All in all, "Stolas" is a highly satisfying listen and well worth the investment. It's not quite among the best of the Masada pieces (The Masada String Trio record Azazel: Book of Angels, Vol. 2 and the Secret Chiefs 3 on Xaphan: The Book of Angels, Vol. 9 come immediately to mind in that regard), but it is awfully good. Highly recommended."

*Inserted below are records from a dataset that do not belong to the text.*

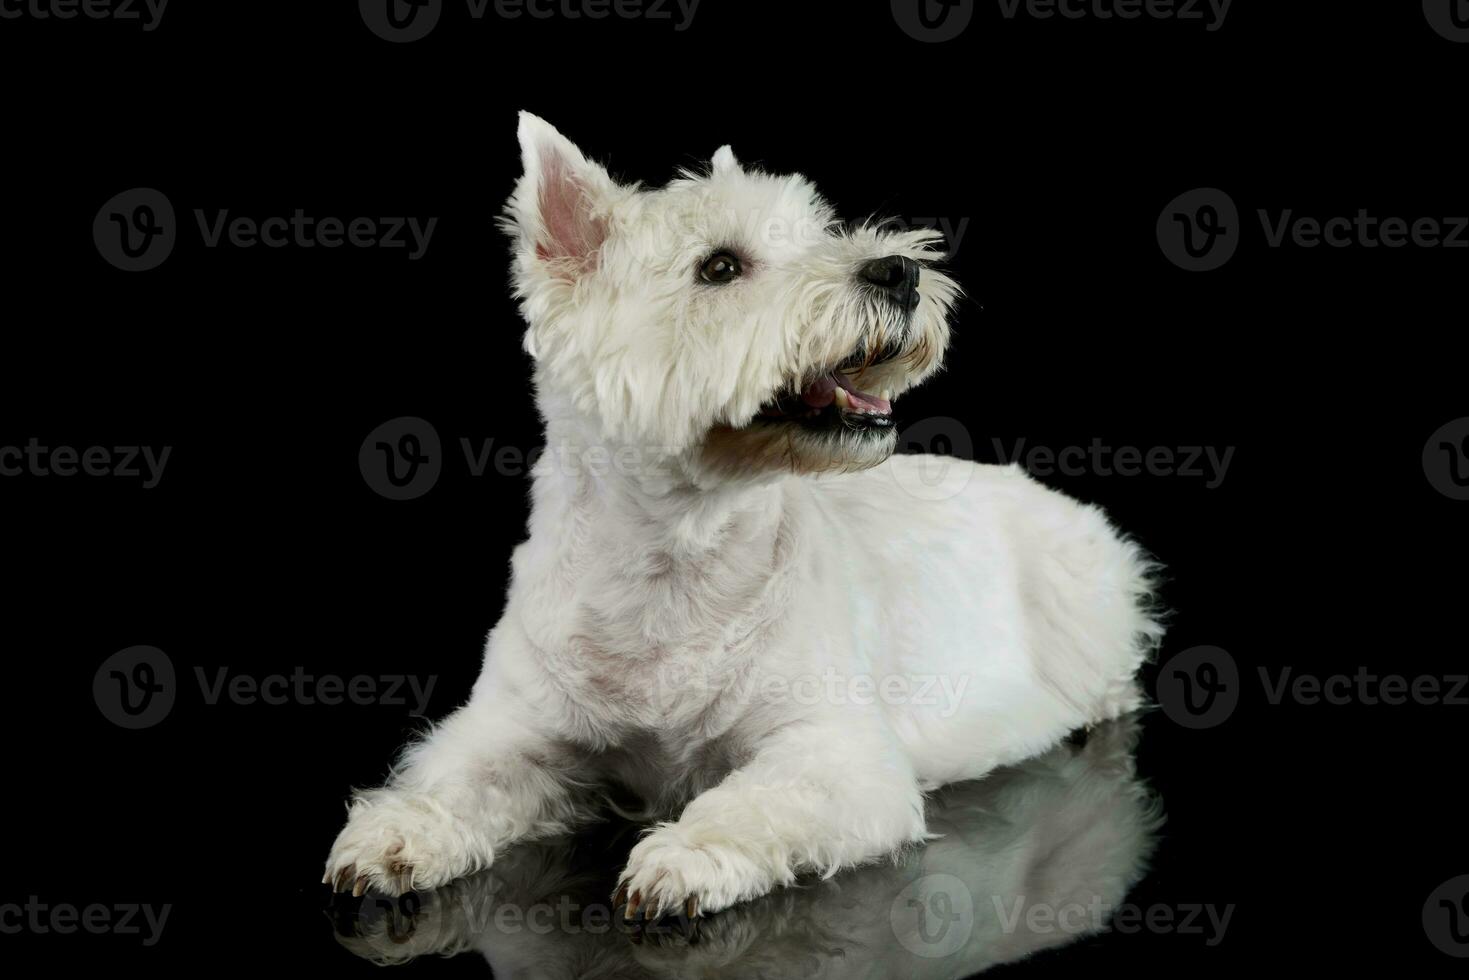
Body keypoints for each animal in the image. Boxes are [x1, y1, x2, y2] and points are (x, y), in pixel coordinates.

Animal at [327, 115, 1163, 922]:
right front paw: (394, 833)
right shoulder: (513, 724)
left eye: (817, 233)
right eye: (720, 267)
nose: (899, 271)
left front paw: (681, 859)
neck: (676, 551)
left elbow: (754, 801)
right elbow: (457, 778)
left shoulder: (836, 752)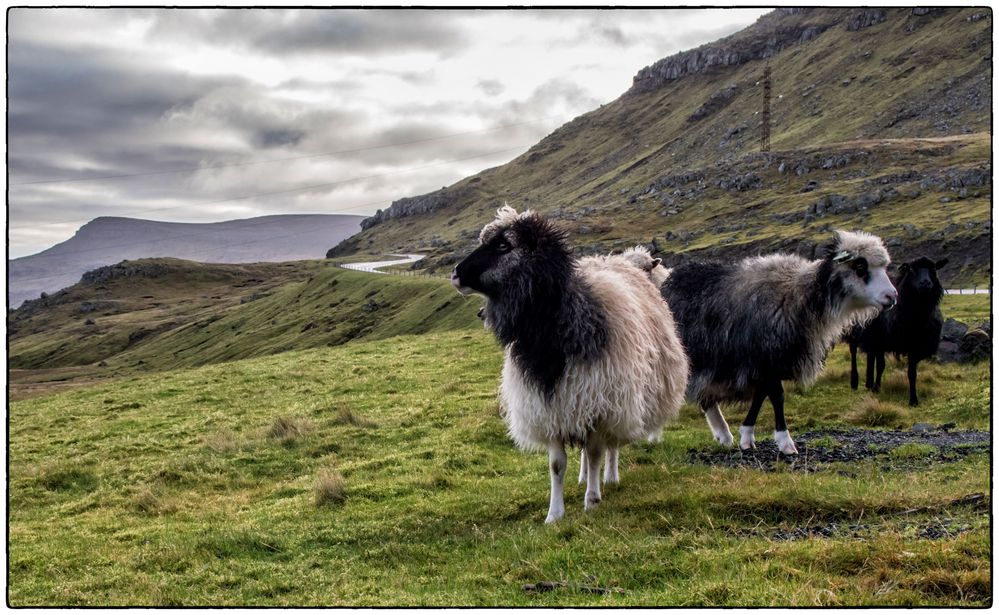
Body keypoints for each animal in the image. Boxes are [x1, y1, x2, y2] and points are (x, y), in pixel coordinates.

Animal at [452, 207, 688, 524]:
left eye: (504, 245)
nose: (455, 273)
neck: (550, 333)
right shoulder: (551, 406)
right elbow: (557, 464)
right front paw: (554, 513)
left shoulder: (600, 406)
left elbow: (597, 453)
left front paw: (592, 500)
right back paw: (584, 477)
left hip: (622, 398)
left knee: (611, 445)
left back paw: (608, 477)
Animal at [664, 230, 900, 452]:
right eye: (860, 267)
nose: (892, 296)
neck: (801, 294)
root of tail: (668, 279)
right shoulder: (765, 353)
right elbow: (777, 396)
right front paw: (785, 441)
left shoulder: (769, 361)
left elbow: (761, 395)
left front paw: (747, 436)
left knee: (707, 399)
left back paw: (723, 434)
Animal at [848, 256, 948, 406]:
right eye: (911, 269)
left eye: (934, 269)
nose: (926, 283)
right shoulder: (880, 340)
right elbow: (881, 365)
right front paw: (876, 387)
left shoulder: (914, 347)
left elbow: (911, 373)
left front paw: (913, 399)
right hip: (854, 331)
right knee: (854, 352)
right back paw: (855, 382)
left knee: (870, 357)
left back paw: (869, 383)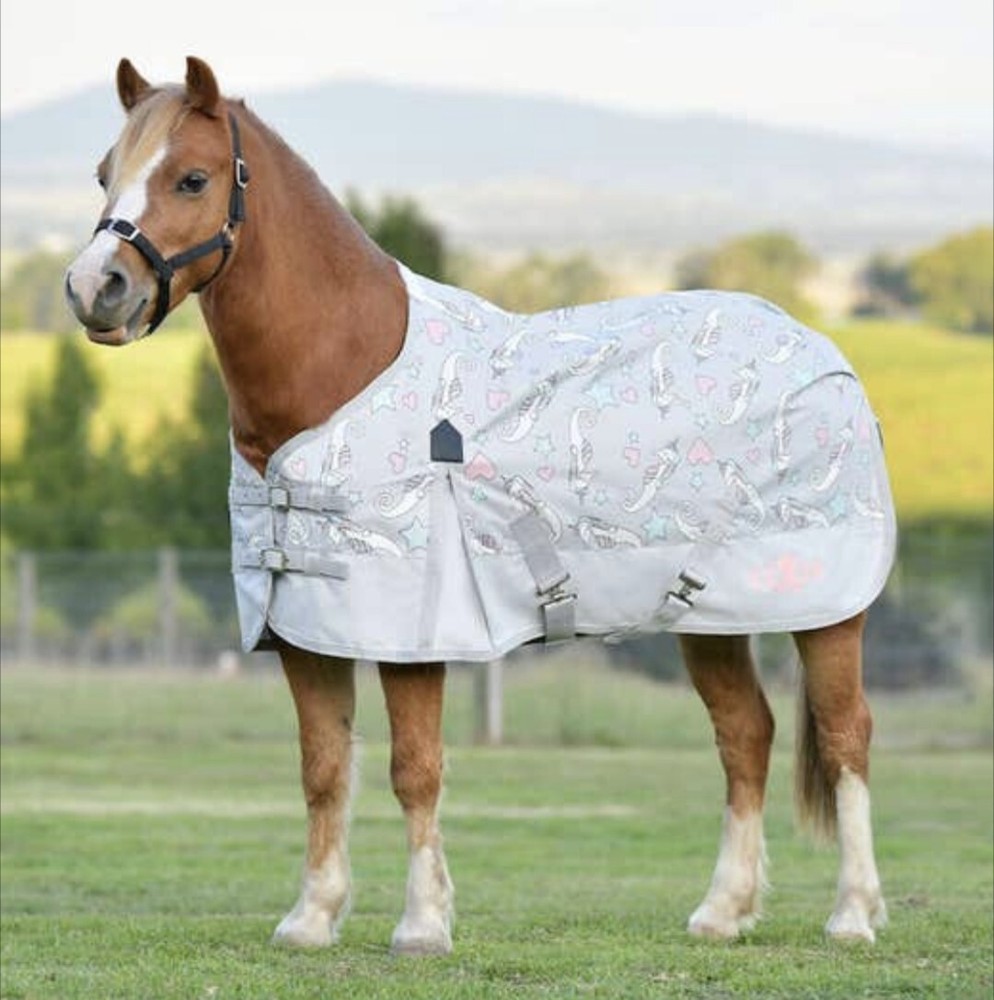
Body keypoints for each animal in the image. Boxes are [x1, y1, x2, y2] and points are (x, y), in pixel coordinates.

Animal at [65, 57, 894, 955]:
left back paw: (853, 913)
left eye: (192, 177)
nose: (95, 288)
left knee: (845, 736)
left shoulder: (410, 633)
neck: (343, 365)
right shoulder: (306, 629)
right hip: (708, 618)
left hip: (826, 612)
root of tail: (820, 349)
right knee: (745, 735)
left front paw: (423, 924)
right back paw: (722, 911)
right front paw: (312, 917)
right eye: (105, 172)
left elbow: (415, 768)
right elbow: (324, 768)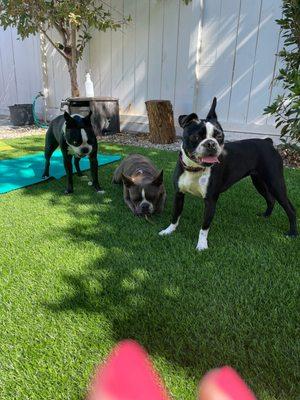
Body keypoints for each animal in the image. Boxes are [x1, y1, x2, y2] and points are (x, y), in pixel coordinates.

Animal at [159, 97, 298, 250]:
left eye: (219, 136)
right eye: (196, 136)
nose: (211, 143)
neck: (195, 168)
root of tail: (268, 142)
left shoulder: (210, 201)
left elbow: (204, 227)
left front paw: (201, 245)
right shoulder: (179, 194)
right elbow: (175, 215)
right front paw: (168, 231)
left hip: (275, 183)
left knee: (290, 208)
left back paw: (292, 233)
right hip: (259, 182)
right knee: (270, 199)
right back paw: (266, 215)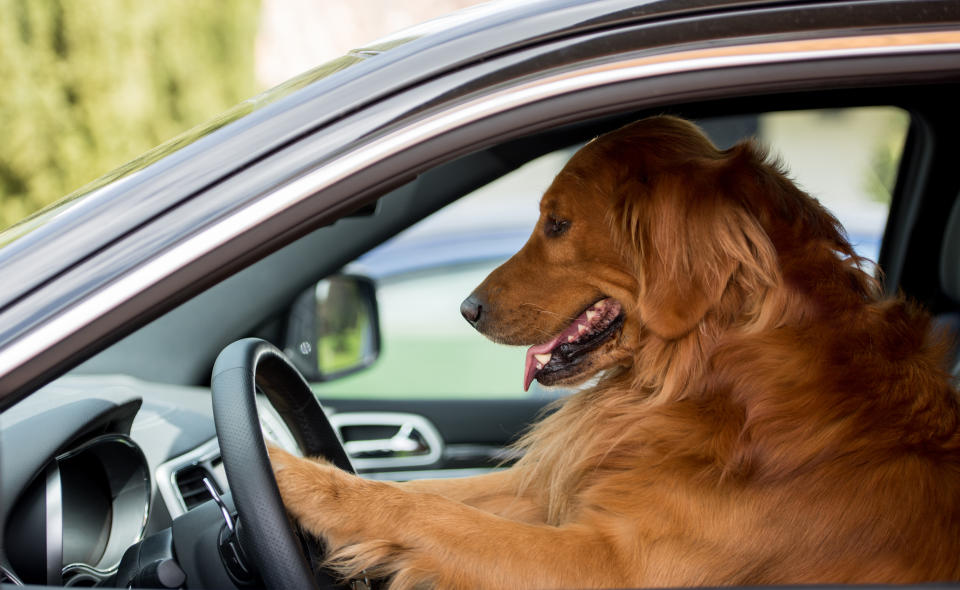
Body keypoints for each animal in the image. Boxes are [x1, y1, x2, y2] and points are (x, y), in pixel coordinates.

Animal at [268, 117, 960, 590]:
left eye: (557, 224)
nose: (467, 308)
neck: (715, 369)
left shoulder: (610, 564)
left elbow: (428, 511)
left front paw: (280, 471)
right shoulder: (569, 485)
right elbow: (423, 491)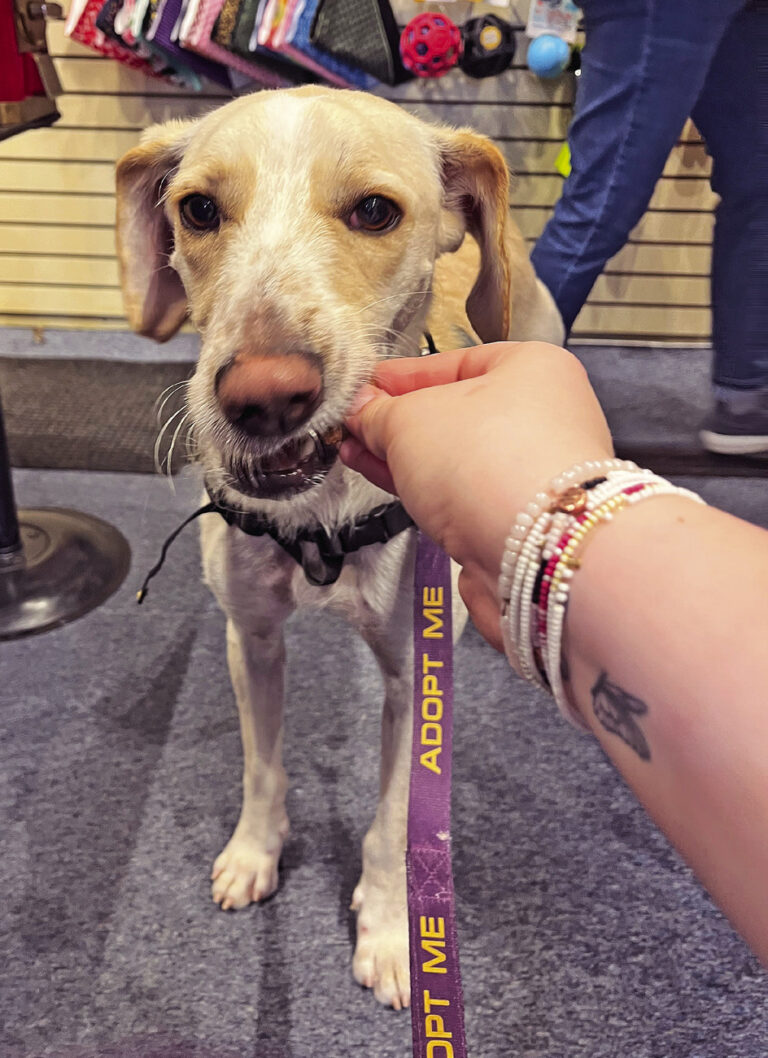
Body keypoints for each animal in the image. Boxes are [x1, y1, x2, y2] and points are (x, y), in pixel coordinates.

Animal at [115, 85, 563, 1010]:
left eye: (375, 211)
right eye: (197, 209)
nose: (262, 399)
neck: (320, 515)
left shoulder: (415, 680)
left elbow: (394, 822)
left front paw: (391, 933)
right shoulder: (250, 639)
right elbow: (262, 768)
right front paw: (255, 853)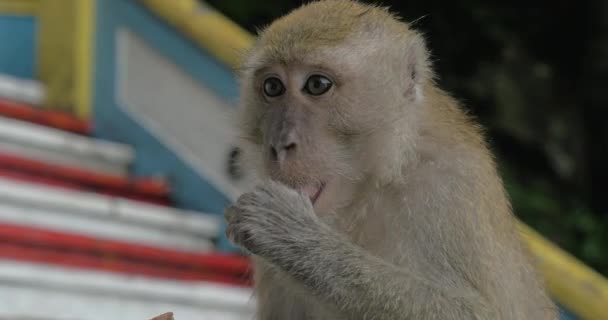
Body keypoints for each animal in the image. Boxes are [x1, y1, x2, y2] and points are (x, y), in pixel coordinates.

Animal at [223, 1, 556, 318]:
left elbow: (476, 312)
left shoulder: (450, 185)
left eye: (317, 84)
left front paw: (291, 236)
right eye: (273, 87)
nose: (279, 145)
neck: (381, 178)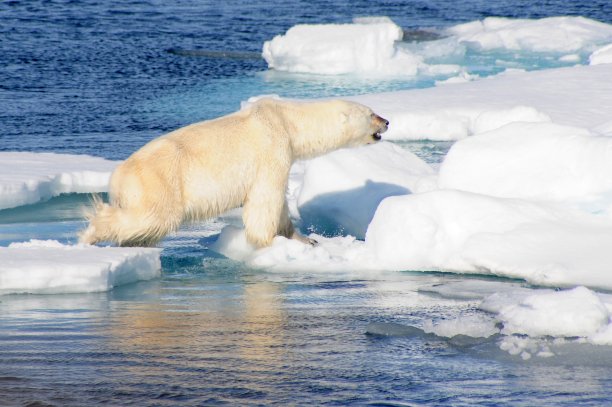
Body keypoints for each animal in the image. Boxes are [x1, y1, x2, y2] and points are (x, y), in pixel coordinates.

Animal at [79, 98, 390, 249]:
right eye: (371, 113)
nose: (387, 121)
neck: (287, 121)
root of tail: (118, 176)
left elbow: (278, 204)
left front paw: (305, 239)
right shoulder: (272, 149)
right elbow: (266, 198)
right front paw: (267, 241)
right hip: (159, 183)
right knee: (150, 218)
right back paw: (88, 236)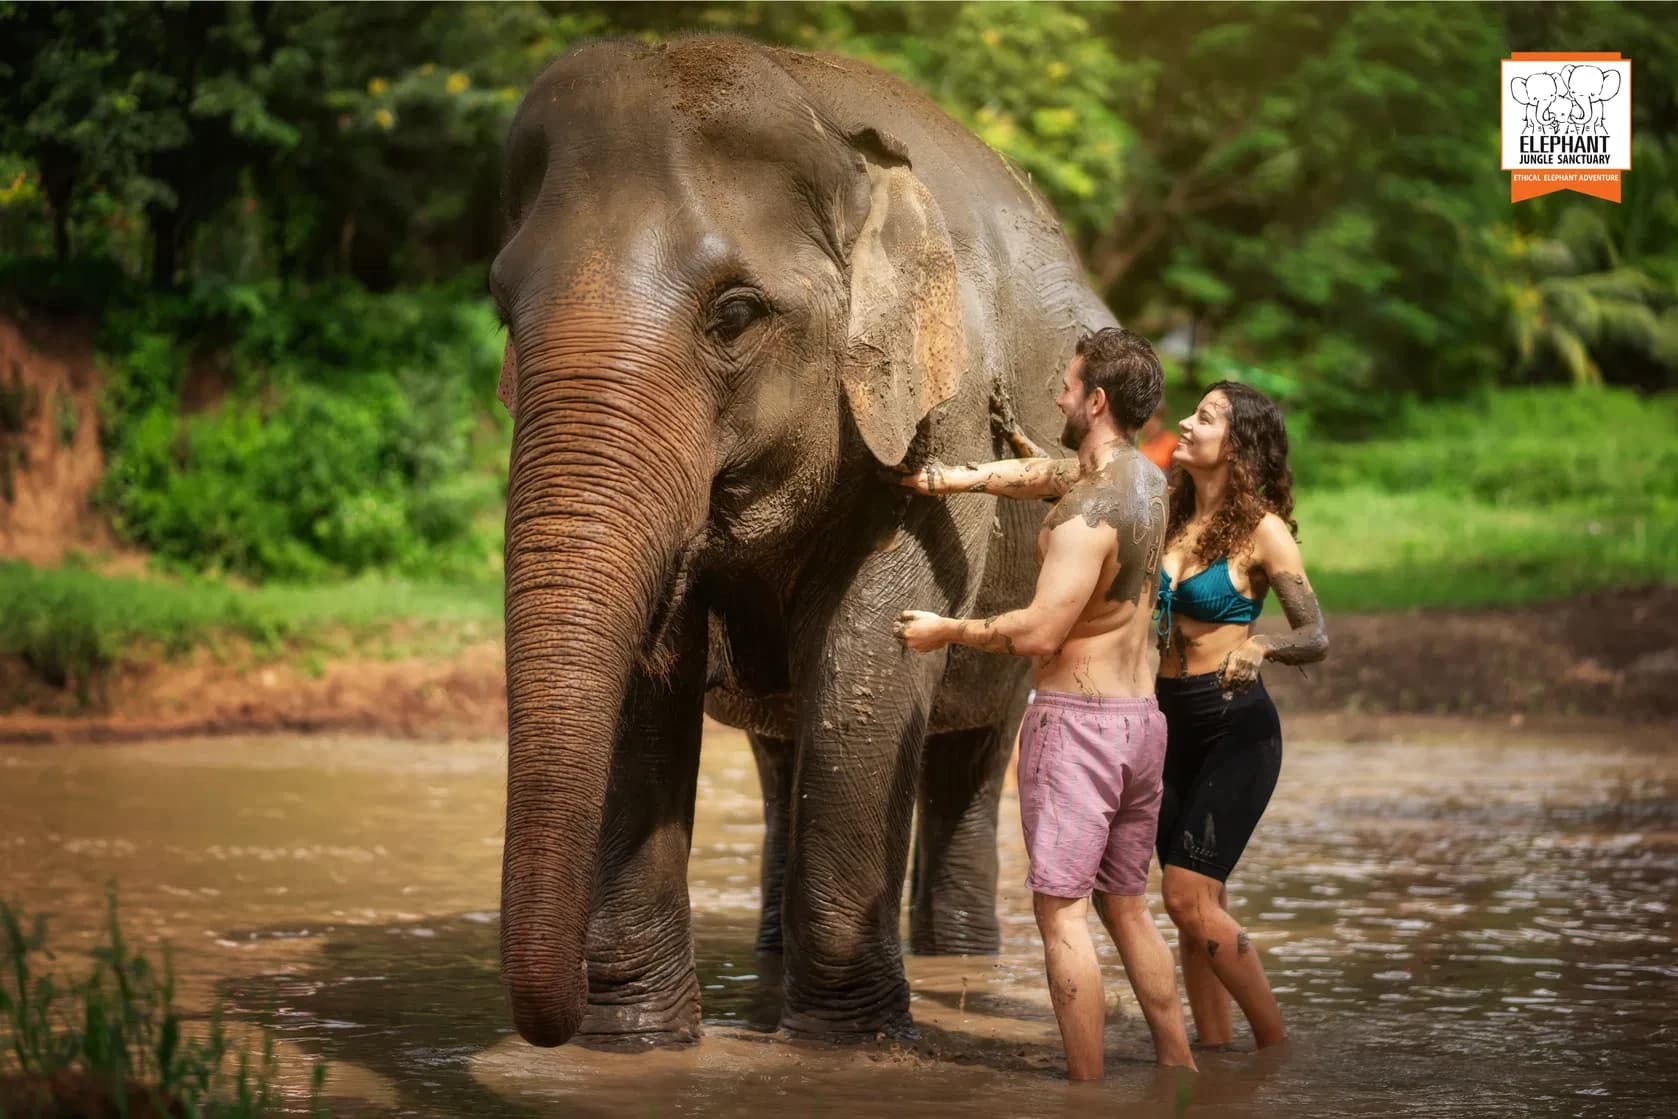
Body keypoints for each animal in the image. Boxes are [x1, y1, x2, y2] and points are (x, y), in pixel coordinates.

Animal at [490, 35, 1114, 1050]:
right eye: (504, 310)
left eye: (735, 314)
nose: (553, 1018)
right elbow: (646, 676)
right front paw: (633, 1044)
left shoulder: (942, 404)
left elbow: (869, 652)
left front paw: (849, 1045)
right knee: (784, 754)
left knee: (975, 752)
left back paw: (958, 963)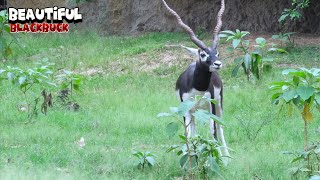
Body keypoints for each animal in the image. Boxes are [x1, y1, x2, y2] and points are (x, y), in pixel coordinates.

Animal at [162, 0, 230, 161]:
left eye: (217, 52)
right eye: (203, 54)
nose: (218, 64)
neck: (197, 87)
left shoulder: (211, 104)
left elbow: (213, 130)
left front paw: (216, 158)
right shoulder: (185, 108)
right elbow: (188, 134)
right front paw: (190, 158)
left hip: (218, 104)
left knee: (220, 125)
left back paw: (226, 156)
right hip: (194, 111)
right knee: (193, 127)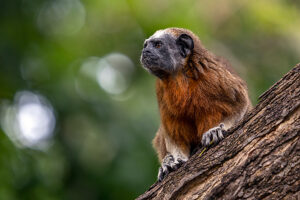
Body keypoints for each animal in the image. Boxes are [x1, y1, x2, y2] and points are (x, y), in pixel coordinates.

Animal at [140, 28, 251, 181]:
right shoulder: (161, 90)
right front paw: (173, 160)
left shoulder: (212, 74)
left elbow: (241, 103)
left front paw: (216, 130)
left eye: (157, 45)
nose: (145, 51)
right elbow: (172, 130)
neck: (179, 76)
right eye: (146, 45)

(Mostly) Warm and melodic new Masada chapter
Art Johnson | Los Angeles, California | 11/30/2009
(4 out of 5 stars)

"Stolas: The Book of Angels, Vol. 12 is the newest installment in John Zorn's ongoing Book of Angels series, and possibly the best yet. For most Zorn fans, I would imagine that this part of the series would be particularly exciting, as it features the studio return of the Masada Quartet (Zorn on alto sax, Dave Douglas on trumpet, Greg Cohen on bass, and the great Joey Baron on drums), with some augmentations; Joe Lovano on tenor sax replaces Zorn and pianist Uri Caine is added. Despite the relative change in the lineup, the Masada Quintet plays with all the tightness, taste and musical intuition of a band together for years. Lovano adds a more round, even tone, and isn't as aggressive or abrasive in his playing as Zorn (although he is capable of some fire). This makes for a more relaxed, evenly-tempered Masada. Uri Caine's piano adds a lot of harmonic flavor without limiting the players, and adds some interesting solos like the Cecil Taylor-like one on "Sartael". The pieces, all by Zorn, feature memorable themes, fun grooves, and plenty of space for both the individual and the ensemble to shine, as well as some entertaining, interactive out playing, although nothing really on the level of the fiery, intimidating previous Masada quartet releases. (The only things that come close are "Sartael", a speedy, energetic blowing session driven by Baron's forceful drumming, and "Rahtiel", the only piece that features Zorn on alto.) Cohen and Baron are a world-class rhythm section as always, adding plenty of propulsive force, groove, and melodic color. This is a worthy addition to the Masada catalog and a rewarding listen."
Top-notch Masada
Anthony Cooper | Louisville, KY United States | 09/05/2009
(4 out of 5 stars)

"John Zorn has recorded seemingly countless Masada songs in even more versions with different bands by 2009. This CD is perhaps 'accessible mainstream jazz' Masada, with a lineup of Joe Lovano on tenor, Dave Douglas on trumpet, Uri Caine on piano, Greg Cohen on bass, and Joey Baron on drums. It's a versatile group, but the members are very strong in mainstream jazz. The songs chosen for this disc are fairly accessible, too. John Zorn produced the disc, and also plays alto sax on one song. The end result is accessible, excellent, mainstream jazz. The group simply knocks the songs out of the park like they're at batting practice. Because Zorn had so many songs to choose from, he chose some of the best. Still, maybe a little more adventure (done well) would have helped the disc, and brought it up to a 5-star ranking. The only song one I'm not crazy about, "Rahtiel", is ironically also the one Zorn plays on. I recommend this disc to just about any jazz fan.